I am using Spark 1.6.2
My code reads like this:
def main(arg: Array[String]): Unit = {
val conf = new SparkConf().setAppName("MyAppName").setMaster("local[*]")
val sc = new SparkContext(conf)
val sqlContext = new SQLContext(sc)
val resultDf = sqlContext.read.json("/opt/app/poc/myfile.json")
}
I am getting the following error: Exception in thread "main" java.io.IOException: No input paths specified in job
Note: My application is installed and running in /opt/app/spark and I am calling it by calling /usr/bin/spark-submit --class com.mycom.TestMyApp /opt/app/spark/App.jar. I cannot move the json file inside the project jar file - the necessity is to read it from local directory.

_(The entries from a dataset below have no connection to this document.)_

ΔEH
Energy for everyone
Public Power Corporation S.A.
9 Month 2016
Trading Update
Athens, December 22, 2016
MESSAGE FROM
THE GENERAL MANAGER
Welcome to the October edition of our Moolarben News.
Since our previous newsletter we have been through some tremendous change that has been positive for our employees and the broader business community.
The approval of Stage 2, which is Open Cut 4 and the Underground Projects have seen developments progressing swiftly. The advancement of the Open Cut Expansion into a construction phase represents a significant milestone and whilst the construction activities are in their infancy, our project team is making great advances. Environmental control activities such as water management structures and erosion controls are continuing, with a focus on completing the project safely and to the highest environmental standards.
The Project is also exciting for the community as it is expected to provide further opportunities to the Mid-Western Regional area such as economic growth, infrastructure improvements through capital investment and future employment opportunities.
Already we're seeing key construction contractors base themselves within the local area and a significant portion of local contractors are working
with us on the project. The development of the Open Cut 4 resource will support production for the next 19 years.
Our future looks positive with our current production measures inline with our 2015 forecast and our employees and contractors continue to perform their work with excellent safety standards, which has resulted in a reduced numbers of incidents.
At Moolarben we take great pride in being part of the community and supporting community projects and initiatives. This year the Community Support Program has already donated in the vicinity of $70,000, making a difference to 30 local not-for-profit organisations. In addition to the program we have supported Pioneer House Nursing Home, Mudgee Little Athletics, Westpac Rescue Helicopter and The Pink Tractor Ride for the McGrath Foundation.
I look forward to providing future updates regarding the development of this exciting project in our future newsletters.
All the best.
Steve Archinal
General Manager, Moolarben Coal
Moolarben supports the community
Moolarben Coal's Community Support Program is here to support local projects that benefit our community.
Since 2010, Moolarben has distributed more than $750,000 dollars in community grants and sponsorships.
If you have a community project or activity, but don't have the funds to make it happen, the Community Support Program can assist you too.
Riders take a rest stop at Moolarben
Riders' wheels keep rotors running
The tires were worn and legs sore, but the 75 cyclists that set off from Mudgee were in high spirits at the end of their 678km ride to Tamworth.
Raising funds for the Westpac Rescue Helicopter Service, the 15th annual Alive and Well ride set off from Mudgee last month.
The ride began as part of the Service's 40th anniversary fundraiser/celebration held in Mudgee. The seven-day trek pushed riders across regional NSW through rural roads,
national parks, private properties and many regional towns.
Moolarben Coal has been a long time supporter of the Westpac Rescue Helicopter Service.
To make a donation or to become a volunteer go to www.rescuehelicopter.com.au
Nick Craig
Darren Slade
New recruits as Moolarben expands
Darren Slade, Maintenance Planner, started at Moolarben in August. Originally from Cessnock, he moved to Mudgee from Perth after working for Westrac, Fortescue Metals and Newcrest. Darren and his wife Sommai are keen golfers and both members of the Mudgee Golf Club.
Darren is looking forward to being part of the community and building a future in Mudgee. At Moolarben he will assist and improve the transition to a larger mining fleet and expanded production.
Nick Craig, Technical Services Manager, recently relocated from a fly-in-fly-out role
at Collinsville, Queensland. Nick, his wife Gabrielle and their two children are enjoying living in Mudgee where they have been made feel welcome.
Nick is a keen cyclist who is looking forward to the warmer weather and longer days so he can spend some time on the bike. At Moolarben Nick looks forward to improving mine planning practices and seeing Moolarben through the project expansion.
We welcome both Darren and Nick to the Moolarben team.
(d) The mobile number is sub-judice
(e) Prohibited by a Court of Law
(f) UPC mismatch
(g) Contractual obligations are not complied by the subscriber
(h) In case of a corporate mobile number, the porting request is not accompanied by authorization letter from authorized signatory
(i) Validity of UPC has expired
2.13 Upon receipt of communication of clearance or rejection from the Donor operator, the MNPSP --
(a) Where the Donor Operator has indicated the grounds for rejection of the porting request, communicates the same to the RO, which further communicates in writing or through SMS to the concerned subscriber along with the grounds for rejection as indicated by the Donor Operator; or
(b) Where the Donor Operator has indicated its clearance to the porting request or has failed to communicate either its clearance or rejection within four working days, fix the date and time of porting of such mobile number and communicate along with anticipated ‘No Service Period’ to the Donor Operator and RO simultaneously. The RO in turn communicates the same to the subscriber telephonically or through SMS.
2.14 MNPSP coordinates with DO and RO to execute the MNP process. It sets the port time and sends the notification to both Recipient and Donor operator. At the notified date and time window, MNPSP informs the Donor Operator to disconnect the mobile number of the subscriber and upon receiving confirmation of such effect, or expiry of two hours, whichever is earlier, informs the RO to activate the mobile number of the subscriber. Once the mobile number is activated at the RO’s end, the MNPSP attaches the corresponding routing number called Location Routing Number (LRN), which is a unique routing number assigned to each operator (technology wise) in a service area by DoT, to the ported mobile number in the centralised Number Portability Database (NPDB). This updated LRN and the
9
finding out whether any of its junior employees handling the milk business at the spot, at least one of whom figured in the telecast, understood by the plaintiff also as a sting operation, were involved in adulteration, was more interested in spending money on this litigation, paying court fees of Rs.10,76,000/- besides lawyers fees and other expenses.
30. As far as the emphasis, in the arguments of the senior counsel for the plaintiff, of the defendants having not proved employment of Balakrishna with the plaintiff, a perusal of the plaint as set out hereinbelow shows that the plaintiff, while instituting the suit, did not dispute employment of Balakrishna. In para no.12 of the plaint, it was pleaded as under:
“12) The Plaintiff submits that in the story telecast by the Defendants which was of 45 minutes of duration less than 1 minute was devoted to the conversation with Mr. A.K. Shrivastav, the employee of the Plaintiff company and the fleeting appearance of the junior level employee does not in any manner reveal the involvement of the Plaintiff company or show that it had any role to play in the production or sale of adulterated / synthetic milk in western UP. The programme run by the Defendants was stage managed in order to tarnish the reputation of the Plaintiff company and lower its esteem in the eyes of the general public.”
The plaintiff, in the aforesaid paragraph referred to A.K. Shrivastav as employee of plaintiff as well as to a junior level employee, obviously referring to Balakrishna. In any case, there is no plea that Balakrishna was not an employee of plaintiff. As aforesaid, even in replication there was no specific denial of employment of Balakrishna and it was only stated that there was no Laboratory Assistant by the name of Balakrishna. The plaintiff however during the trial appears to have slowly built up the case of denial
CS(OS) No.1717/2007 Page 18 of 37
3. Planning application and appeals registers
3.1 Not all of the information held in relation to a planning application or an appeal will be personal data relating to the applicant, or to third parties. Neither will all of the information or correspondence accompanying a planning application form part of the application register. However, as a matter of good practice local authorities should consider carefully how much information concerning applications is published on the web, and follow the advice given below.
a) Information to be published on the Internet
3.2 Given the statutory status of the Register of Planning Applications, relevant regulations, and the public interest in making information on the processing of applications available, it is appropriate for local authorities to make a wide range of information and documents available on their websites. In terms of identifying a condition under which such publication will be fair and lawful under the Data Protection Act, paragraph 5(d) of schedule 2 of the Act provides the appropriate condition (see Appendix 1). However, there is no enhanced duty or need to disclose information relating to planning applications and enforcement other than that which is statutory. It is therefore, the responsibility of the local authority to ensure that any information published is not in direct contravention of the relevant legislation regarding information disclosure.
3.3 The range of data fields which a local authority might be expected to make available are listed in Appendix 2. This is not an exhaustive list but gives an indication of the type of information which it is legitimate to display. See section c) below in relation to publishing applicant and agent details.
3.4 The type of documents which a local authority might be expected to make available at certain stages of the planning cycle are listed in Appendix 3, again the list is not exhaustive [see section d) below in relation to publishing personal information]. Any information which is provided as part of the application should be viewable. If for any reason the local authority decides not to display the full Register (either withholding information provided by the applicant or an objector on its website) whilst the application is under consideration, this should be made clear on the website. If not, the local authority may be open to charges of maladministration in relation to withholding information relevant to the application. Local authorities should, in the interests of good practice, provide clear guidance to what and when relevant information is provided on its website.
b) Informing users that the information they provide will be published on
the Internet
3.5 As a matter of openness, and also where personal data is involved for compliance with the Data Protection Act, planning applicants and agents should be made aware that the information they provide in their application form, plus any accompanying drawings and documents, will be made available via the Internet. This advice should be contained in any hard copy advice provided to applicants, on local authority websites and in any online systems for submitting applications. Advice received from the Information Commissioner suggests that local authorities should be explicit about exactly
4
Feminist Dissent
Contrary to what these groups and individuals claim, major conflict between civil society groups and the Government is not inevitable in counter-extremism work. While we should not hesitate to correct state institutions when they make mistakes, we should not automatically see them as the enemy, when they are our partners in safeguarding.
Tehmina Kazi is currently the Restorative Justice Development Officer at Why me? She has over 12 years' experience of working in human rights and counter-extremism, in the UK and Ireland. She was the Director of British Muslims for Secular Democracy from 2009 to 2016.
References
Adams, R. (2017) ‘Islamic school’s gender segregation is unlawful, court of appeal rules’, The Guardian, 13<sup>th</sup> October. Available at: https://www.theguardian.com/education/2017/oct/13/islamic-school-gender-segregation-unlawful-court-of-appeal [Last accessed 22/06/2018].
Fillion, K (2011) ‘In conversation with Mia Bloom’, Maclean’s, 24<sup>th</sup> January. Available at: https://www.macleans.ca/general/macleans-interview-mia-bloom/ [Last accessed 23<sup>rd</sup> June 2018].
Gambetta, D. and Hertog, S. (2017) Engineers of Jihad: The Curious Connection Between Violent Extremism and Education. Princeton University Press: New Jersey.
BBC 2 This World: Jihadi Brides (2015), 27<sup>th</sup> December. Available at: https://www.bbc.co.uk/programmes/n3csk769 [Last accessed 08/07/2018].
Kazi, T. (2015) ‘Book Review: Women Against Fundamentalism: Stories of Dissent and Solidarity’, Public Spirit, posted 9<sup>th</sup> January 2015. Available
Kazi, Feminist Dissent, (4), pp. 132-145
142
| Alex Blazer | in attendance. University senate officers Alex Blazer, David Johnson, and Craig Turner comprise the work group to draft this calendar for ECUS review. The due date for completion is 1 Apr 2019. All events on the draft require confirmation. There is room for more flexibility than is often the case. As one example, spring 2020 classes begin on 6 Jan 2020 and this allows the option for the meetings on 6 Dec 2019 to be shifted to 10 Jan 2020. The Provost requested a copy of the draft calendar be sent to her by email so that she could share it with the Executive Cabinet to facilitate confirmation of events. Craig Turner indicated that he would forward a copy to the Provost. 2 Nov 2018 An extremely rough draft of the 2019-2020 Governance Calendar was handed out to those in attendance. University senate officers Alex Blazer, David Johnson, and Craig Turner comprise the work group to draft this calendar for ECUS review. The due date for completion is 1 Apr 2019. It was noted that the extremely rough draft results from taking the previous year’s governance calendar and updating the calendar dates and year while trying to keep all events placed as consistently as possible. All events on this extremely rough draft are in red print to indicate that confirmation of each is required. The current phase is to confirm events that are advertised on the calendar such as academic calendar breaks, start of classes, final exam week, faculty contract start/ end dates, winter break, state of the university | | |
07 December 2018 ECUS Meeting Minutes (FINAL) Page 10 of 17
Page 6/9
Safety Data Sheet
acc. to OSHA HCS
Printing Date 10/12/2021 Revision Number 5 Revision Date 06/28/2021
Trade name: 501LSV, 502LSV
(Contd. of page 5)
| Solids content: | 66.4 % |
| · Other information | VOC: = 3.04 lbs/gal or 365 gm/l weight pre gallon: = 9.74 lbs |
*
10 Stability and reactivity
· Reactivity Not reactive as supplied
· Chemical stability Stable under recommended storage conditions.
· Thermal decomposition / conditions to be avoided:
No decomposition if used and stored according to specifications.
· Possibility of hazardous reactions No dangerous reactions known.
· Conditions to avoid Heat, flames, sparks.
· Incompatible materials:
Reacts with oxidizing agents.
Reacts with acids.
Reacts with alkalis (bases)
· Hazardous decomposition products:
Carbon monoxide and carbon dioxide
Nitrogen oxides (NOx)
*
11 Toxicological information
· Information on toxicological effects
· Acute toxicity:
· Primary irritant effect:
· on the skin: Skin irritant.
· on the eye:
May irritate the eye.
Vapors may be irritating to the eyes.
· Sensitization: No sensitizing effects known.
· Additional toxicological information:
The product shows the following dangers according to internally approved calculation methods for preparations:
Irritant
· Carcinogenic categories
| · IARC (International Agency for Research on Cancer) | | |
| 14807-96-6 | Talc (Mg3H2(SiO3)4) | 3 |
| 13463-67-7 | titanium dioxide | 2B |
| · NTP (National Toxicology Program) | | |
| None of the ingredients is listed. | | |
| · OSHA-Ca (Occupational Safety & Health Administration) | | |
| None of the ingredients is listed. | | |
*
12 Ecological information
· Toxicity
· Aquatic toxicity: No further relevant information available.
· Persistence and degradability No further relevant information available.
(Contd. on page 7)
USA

I am not able to figure out where I am going wrong. Please help.
Here is part of the stacktrace:
>Exception in thread "main" java.io.IOException: No input paths specified in job
>> at org.apache.hadoop.mapred.FileInputFormat.listStatus(FileInputFormat.java:202)
>> at org.apache.hadoop.mapred.FileInputFormat.getSplits(FileInputFormat.java:315)
>> at org.apache.spark.rdd.HadoopRDD.getPartitions(HadoopRDD.scala:199)
>> at org.apache.spark.rdd.RDD$$anonfun$partitions$2.apply(RDD.scala:242)
>> at org.apache.spark.rdd.RDD$$anonfun$partitions$2.apply(RDD.scala:240)
>> at scala.Option.getOrElse(Option.scala:120)
>> at org.apache.spark.rdd.RDD.partitions(RDD.scala:240)
>> at org.apache.spark.rdd.MapPartitionsRDD.getPartitions(MapPartitionsRDD.scala:35)
>> ...
file://in starting of url